Appendix C — DSPy Custom Signatures

class GenerateHarness(dspy.Signature):
    """
    You are an experienced C/C++ security testing engineer. You must write a
    libFuzzer-compatible `int LLVMFuzzerTestOneInput(const uint8_t *data, size_t
    size)` harness for a function of the given C project. Your goal is for the
    harness to be ready for compilation and for it to find successfully a bug in
    the function-under-test. Write verbose (within reason) and helpful comments
    on each step/decision you take/make, especially if you use "weird" constants
    or values that have something to do with the project.

    You have access to a rag_tool, which contains a vector store of
    function-level chunks of the project. Use it to write better harnesses. Keep
    in mind that it can only reply with function chunks, do not ask it to
    combine stuff.

    The rag_tool does not store any information on which lines the functions
    are. So do not ask questions based on lines.

    Make sure that you only fuzz an existing function. You will know that a
    functions exists when the rag_tool returns to you its signature and body.
    """

    static: str = dspy.InputField(
        desc=""" Output of static analysis tools for the project. If you find it
        helpful, write your harness so that it leverages some of the potential
        vulnerabilities described below.  """
    )
    new_harness: str = dspy.OutputField(
        desc=""" C code for a libFuzzer-compatible harness. Output only the C
        code, **DO NOT format it in a markdown code cell with backticks**, so
        that it will be ready for compilation.

        <important>
        
        Add **all** the necessary includes, either project-specific or standard
        libraries like <string.h>, <stdint.h> and <stdlib.h>. Also include any
        header files that are part of the project and are probably useful. Most
        projects have a header file with the same name as the project at the
        root.

        **The function to be fuzzed absolutely must be part of the source
        code**, do not write a harness for your own functions or speculate about
        existing ones. You must be sure that the function that is fuzzed exists
        in the source code. Use your rag tool to query the source code.

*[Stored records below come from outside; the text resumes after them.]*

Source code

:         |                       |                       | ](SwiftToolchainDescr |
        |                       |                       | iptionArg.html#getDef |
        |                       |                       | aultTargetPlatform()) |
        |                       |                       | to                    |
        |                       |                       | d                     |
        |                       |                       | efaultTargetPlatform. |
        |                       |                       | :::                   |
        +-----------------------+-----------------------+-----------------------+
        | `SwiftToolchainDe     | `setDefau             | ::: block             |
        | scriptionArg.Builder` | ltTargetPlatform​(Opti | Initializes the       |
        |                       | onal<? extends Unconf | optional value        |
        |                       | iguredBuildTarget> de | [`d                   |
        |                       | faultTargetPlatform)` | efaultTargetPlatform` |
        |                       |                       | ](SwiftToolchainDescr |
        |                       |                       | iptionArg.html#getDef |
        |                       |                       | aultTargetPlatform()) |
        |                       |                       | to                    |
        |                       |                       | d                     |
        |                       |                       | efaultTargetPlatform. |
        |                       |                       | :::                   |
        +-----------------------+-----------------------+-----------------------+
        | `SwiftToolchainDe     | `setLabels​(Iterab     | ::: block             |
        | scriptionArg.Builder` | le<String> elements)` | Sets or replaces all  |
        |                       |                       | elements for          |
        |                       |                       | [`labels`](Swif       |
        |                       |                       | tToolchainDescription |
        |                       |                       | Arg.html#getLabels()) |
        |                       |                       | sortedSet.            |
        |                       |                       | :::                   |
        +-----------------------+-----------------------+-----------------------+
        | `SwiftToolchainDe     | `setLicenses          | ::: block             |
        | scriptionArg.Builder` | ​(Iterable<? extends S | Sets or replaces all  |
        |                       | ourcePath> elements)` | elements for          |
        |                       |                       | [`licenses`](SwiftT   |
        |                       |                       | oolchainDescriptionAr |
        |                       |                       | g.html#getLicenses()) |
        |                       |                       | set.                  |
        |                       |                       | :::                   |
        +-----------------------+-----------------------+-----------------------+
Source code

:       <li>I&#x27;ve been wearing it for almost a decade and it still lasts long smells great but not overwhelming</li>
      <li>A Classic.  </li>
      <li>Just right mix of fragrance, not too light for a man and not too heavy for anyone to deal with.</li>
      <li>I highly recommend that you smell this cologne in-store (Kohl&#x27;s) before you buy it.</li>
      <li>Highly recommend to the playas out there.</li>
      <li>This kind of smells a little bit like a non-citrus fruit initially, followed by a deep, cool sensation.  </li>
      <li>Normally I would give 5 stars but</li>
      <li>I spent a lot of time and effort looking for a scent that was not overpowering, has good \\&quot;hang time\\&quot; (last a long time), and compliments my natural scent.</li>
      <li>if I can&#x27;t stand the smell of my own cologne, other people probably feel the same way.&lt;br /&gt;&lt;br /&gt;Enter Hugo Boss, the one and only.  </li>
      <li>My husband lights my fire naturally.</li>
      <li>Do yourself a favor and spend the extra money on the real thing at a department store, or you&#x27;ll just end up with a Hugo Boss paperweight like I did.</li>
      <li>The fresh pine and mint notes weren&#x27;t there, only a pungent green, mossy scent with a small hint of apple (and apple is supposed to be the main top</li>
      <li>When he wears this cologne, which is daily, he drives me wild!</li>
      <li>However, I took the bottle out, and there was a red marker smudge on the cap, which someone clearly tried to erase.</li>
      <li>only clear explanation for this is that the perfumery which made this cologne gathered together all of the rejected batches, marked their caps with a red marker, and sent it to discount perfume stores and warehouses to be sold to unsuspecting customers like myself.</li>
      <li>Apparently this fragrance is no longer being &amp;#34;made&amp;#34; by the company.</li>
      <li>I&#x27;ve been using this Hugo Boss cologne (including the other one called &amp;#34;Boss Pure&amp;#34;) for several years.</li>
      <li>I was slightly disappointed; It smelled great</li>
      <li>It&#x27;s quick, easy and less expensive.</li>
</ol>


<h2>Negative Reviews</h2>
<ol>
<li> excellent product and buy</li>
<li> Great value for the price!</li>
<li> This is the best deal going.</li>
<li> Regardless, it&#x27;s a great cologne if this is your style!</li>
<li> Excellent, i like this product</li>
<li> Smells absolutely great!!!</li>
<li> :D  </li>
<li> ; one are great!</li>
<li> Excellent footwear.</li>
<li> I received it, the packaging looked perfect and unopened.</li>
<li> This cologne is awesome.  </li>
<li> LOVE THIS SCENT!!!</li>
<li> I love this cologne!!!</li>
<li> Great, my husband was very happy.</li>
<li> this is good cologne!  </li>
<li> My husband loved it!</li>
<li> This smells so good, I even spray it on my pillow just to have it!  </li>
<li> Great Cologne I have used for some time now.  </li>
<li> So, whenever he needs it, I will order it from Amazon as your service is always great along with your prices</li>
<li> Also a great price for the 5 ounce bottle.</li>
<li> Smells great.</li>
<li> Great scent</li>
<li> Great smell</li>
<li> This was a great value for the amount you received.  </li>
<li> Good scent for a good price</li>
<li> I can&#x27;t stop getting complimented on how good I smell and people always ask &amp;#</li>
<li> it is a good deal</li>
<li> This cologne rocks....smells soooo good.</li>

        Do not try to fuzz functions of the project that are static, since they
        are only visible in the file that they were declared. Choose other
        user-facing functions instead.

        </important>

        **Do not truncate the input to a smaller size that the original**,
        e.g. for avoiding large stack usage or to avoid excessive buffers. Opt
        to using the heap when possible to increase the chance of exposing
        memory errors of the library, e.g. mmap instead of declaring
        buf[1024]. Any edge cases should be handled by the library itself, not
        the harness. On the other hand, do not write code that will most
        probably crash irregardless of the library under test. The point is for
        a function of the library under test to crash, not the harness
        itself. Use and take advantage of any custom structs that the library
        declares.

        Do not copy function declarations inside the harness. The harness will
        be compiled in the root directory of the project.  """
    )


class FixHarness(dspy.Signature):
    """
    You are an experienced C/C++ security testing engineer. Given a
    libFuzzer-compatible harness that fails to compile and its compilation
    errors, rewrite it so that it compiles successfully. Analyze the compilation
    errors carefully and find the root causes. Add any missing #includes like
    <string.h>, <stdint.h> and <stdlib.h> and #define required macros or
    constants in the fuzz target. If needed, re-declare functions or struct
    types. Add verbose comments to explain what you changed and why.
    """

    old_harness: str = dspy.InputField(desc="The harness to be fixed.")
    error: str = dspy.InputField(desc="The compilaton error of the harness.")
    new_harness: str = dspy.OutputField(
        desc="""The newly created harness with the necessary modifications for
        correct compilation."""
    )


class ImproveHarness(dspy.Signature):
    f"""
    You are an experienced C/C++ security testing engineer. Given a
    libFuzzer-compatible harness that does not find any bug/does not crash (even
    after running for {Config.EXECUTION_TIMEOUT} seconds) or has memory leaks
    (generates leak files), you are called to rewrite it and improve it so that
    a bug can be found more easily and/or memory is managed correctly. Determine
    the information you need to write an effective fuzz target and understand
    constraints and edge cases in the source code to do it more
    effectively. Reply only with the source code --- without backticks.  Add
    verbose comments to explain what you changed and why.
    """

    old_harness: str = dspy.InputField(
        desc="The harness to be improved so it can find a bug more quickly."
    )
    output: str = dspy.InputField(desc="The output of the harness' execution.")
    new_harness: str = dspy.OutputField(
        desc="""The newly created harness with the necessary modifications for
        quicker bug-finding. If the provided harness has unnecessary input
        limitations regarding size or format etc., remove them."""
    )